Я огляделся по сторонам, тщетно пытаясь обнаружить в холостяцкой мансарде хоть какие-то следы женского присутствия.
— Она сейчас на работе?
— Она пишет стихи. У нее маленькая комнатка неподалеку, она специально сняла ее, чтобы работать. И кроме того, она редактирует рукописи. А я подрабатываю на стройке, маляром и штукатуром. Так что ее редактуры да моя малярка — жить можно Билл только чудом не угодил во Вьетнам. Все детство его мучила аллергия. Во время приступов у него распухало лицо и начинался чудовищный насморк, он чихал так, что шею сводило. Слава богу, ему попался понимающий врач, который, прежде чем отправить его документы в городскую призывную комиссию Ньюарка, догадался после слова "аллергия" написать в анамнезе "с астматическими компонентами". Пару лет спустя никто и слушать бы не стал о белом билете из-за каких-то там "компонентов", но тогда на дворе стоял 1966 год и уклонение от призыва еще не успело приобрести массовый характер.
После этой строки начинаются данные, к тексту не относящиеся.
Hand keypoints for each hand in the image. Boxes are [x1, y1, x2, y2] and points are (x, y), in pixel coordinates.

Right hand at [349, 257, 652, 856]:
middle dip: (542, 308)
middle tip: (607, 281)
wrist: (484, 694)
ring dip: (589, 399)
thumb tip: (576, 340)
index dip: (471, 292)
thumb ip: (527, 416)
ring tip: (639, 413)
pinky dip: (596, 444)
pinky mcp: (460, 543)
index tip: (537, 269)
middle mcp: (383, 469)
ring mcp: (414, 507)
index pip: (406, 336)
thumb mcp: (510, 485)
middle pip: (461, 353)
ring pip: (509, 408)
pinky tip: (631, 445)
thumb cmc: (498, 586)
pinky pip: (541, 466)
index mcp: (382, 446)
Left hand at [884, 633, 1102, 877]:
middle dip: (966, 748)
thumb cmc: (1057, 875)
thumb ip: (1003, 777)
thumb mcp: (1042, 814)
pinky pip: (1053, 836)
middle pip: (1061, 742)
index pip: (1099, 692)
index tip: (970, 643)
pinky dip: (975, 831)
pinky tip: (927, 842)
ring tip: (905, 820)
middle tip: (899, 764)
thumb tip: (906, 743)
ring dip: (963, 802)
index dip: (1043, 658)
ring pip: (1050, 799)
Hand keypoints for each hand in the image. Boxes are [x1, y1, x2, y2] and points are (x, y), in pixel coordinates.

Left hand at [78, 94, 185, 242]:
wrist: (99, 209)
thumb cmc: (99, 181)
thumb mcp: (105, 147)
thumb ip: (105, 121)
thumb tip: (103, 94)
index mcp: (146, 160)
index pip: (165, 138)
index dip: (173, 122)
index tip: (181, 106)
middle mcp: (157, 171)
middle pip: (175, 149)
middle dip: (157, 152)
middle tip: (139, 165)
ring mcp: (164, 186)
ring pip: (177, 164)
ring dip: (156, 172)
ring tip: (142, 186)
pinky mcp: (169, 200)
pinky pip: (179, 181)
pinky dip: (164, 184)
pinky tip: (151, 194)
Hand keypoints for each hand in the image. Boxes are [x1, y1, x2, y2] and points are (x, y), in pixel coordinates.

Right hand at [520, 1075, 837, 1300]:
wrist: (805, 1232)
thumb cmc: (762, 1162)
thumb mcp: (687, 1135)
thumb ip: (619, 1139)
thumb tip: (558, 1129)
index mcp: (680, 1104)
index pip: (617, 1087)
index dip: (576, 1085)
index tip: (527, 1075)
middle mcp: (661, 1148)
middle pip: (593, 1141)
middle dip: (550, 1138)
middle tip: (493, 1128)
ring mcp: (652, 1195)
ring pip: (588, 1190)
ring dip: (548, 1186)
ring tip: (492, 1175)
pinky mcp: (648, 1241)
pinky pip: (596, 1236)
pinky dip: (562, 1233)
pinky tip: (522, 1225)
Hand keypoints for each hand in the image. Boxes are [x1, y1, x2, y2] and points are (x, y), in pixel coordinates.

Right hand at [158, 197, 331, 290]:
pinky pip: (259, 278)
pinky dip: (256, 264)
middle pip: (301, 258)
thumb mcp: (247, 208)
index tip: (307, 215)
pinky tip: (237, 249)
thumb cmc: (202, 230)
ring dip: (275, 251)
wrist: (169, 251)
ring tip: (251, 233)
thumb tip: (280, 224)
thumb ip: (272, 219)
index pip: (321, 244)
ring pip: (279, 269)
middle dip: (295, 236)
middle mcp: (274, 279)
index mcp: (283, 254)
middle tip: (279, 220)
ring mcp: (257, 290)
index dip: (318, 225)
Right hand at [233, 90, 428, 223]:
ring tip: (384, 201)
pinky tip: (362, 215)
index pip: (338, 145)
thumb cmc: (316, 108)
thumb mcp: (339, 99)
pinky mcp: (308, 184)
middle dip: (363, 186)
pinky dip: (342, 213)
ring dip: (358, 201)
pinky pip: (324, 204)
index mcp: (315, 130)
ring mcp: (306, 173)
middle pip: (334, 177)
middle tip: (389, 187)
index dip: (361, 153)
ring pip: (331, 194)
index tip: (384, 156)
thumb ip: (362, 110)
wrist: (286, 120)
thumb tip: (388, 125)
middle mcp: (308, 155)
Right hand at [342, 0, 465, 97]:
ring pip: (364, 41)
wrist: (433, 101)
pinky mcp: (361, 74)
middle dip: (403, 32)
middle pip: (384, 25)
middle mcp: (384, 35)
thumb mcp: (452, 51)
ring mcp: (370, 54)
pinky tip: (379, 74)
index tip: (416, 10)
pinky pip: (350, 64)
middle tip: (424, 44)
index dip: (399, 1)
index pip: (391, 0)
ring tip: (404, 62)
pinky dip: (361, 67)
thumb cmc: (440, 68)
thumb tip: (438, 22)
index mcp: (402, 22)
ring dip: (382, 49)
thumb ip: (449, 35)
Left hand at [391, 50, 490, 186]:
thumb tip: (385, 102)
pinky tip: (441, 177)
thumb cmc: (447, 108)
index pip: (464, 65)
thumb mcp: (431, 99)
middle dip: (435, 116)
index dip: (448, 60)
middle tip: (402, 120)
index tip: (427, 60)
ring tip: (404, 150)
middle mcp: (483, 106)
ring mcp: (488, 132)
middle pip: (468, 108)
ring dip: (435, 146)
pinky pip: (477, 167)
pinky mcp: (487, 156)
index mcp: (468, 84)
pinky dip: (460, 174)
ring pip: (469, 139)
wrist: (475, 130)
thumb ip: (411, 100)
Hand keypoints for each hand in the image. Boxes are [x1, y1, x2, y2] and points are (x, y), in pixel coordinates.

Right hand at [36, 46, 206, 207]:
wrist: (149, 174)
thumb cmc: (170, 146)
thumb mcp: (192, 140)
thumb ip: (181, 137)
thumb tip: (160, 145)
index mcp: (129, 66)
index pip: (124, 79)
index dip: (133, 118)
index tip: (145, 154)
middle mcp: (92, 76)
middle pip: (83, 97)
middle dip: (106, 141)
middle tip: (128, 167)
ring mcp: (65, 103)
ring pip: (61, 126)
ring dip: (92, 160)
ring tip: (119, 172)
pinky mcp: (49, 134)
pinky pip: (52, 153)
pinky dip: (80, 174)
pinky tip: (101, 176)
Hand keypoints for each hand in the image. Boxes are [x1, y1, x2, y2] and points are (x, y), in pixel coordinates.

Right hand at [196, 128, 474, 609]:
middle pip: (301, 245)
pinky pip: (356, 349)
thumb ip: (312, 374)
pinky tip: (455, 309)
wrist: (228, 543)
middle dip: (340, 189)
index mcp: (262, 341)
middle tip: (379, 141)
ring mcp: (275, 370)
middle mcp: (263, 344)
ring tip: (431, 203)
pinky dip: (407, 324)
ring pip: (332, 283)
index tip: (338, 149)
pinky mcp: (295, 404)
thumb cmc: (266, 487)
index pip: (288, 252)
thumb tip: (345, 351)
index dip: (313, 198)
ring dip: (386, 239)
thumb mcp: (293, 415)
Так что Биллу удалось закончить университет. Потом он год подвизался барменом в Нью — Джерси, жил у матери и откладывал каждый цент, чтобы скопить на поездку в Европу. Там он пробыл два года. Сперва Рим, потом Амстердам, потом Париж. Чтоб не умереть с голоду, подрабатывал. В Амстердаме устроился вахтером в редакции какого-то английского журнала, в Риме водил экскурсии по катакомбам, а в Париже подрядился читать вслух одному престарелому любителю английской литературы.
— Я должен был читать ему, лежа на диване. Это было обязательным условием. Еще я должен был разуваться — он непременно хотел видеть мои носки. Он мне хорошо платил, но я выдержал только неделю. Получил свои триста франков и ушел. Это были все мои деньги. Я вышел на улицу, было поздно, часов одиннадцать. На обочине стоял старик клошар, просил милостыню. Я подошел и сунул ему свои триста франков.